## [Exercise goal]
Update the data below by replacing every instance of "Whole Foods Market" with "a grocery chain", and leave every other line unchanged.

## [Listed entries]
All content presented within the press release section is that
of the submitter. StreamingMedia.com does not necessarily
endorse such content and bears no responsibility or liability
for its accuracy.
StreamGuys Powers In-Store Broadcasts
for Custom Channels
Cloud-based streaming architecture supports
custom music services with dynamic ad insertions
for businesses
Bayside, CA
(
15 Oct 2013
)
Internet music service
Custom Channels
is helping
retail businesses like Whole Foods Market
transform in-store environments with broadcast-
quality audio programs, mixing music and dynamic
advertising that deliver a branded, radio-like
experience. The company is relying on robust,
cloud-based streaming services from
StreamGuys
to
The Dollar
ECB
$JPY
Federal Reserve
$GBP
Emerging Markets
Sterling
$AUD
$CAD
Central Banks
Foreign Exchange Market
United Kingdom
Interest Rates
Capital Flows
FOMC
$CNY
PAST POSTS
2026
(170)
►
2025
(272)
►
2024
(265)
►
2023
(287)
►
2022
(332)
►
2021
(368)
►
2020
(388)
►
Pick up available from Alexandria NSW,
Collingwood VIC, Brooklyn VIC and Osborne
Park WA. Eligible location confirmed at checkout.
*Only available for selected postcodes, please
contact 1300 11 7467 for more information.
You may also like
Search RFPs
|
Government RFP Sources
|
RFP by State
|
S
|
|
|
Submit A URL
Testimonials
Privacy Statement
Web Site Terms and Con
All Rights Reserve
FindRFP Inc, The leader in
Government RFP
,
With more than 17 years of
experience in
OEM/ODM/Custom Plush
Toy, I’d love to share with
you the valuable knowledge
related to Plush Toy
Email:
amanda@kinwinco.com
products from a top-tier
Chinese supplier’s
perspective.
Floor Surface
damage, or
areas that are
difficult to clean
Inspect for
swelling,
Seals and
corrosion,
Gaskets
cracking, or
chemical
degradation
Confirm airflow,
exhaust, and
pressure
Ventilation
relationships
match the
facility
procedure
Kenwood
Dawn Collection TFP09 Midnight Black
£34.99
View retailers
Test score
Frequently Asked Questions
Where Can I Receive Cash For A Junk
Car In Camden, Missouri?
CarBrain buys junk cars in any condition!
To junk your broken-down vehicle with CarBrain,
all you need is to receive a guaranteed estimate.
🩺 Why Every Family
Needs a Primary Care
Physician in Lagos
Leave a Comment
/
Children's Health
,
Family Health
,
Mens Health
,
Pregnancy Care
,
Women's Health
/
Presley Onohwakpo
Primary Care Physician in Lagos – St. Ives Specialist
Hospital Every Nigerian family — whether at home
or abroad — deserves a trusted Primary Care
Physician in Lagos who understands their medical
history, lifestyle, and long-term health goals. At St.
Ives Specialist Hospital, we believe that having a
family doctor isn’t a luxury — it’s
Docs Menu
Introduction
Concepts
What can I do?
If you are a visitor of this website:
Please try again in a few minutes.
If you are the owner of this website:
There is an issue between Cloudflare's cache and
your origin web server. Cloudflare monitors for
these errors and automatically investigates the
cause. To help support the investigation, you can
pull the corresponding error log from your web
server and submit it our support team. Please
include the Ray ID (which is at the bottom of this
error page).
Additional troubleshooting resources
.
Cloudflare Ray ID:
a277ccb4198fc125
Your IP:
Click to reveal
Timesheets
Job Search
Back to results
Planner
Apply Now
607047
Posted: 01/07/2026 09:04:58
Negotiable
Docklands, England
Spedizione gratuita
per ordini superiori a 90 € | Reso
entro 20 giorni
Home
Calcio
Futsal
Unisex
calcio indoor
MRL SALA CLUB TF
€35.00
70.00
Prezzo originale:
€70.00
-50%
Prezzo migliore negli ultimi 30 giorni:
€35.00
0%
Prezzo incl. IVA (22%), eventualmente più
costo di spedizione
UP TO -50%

## [Result]
All content presented within the press release section is that
of the submitter. StreamingMedia.com does not necessarily
endorse such content and bears no responsibility or liability
for its accuracy.
StreamGuys Powers In-Store Broadcasts
for Custom Channels
Cloud-based streaming architecture supports
custom music services with dynamic ad insertions
for businesses
Bayside, CA
(
15 Oct 2013
)
Internet music service
Custom Channels
is helping
retail businesses like a grocery chain
transform in-store environments with broadcast-
quality audio programs, mixing music and dynamic
advertising that deliver a branded, radio-like
experience. The company is relying on robust,
cloud-based streaming services from
StreamGuys
to
The Dollar
ECB
$JPY
Federal Reserve
$GBP
Emerging Markets
Sterling
$AUD
$CAD
Central Banks
Foreign Exchange Market
United Kingdom
Interest Rates
Capital Flows
FOMC
$CNY
PAST POSTS
2026
(170)
►
2025
(272)
►
2024
(265)
►
2023
(287)
►
2022
(332)
►
2021
(368)
►
2020
(388)
►
Pick up available from Alexandria NSW,
Collingwood VIC, Brooklyn VIC and Osborne
Park WA. Eligible location confirmed at checkout.
*Only available for selected postcodes, please
contact 1300 11 7467 for more information.
You may also like
Search RFPs
|
Government RFP Sources
|
RFP by State
|
S
|
|
|
Submit A URL
Testimonials
Privacy Statement
Web Site Terms and Con
All Rights Reserve
FindRFP Inc, The leader in
Government RFP
,
With more than 17 years of
experience in
OEM/ODM/Custom Plush
Toy, I’d love to share with
you the valuable knowledge
related to Plush Toy
Email:
amanda@kinwinco.com
products from a top-tier
Chinese supplier’s
perspective.
Floor Surface
damage, or
areas that are
difficult to clean
Inspect for
swelling,
Seals and
corrosion,
Gaskets
cracking, or
chemical
degradation
Confirm airflow,
exhaust, and
pressure
Ventilation
relationships
match the
facility
procedure
Kenwood
Dawn Collection TFP09 Midnight Black
£34.99
View retailers
Test score
Frequently Asked Questions
Where Can I Receive Cash For A Junk
Car In Camden, Missouri?
CarBrain buys junk cars in any condition!
To junk your broken-down vehicle with CarBrain,
all you need is to receive a guaranteed estimate.
🩺 Why Every Family
Needs a Primary Care
Physician in Lagos
Leave a Comment
/
Children's Health
,
Family Health
,
Mens Health
,
Pregnancy Care
,
Women's Health
/
Presley Onohwakpo
Primary Care Physician in Lagos – St. Ives Specialist
Hospital Every Nigerian family — whether at home
or abroad — deserves a trusted Primary Care
Physician in Lagos who understands their medical
history, lifestyle, and long-term health goals. At St.
Ives Specialist Hospital, we believe that having a
family doctor isn’t a luxury — it’s
Docs Menu
Introduction
Concepts
What can I do?
If you are a visitor of this website:
Please try again in a few minutes.
If you are the owner of this website:
There is an issue between Cloudflare's cache and
your origin web server. Cloudflare monitors for
these errors and automatically investigates the
cause. To help support the investigation, you can
pull the corresponding error log from your web
server and submit it our support team. Please
include the Ray ID (which is at the bottom of this
error page).
Additional troubleshooting resources
.
Cloudflare Ray ID:
a277ccb4198fc125
Your IP:
Click to reveal
Timesheets
Job Search
Back to results
Planner
Apply Now
607047
Posted: 01/07/2026 09:04:58
Negotiable
Docklands, England
Spedizione gratuita
per ordini superiori a 90 € | Reso
entro 20 giorni
Home
Calcio
Futsal
Unisex
calcio indoor
MRL SALA CLUB TF
€35.00
70.00
Prezzo originale:
€70.00
-50%
Prezzo migliore negli ultimi 30 giorni:
€35.00
0%
Prezzo incl. IVA (22%), eventualmente più
costo di spedizione
UP TO -50%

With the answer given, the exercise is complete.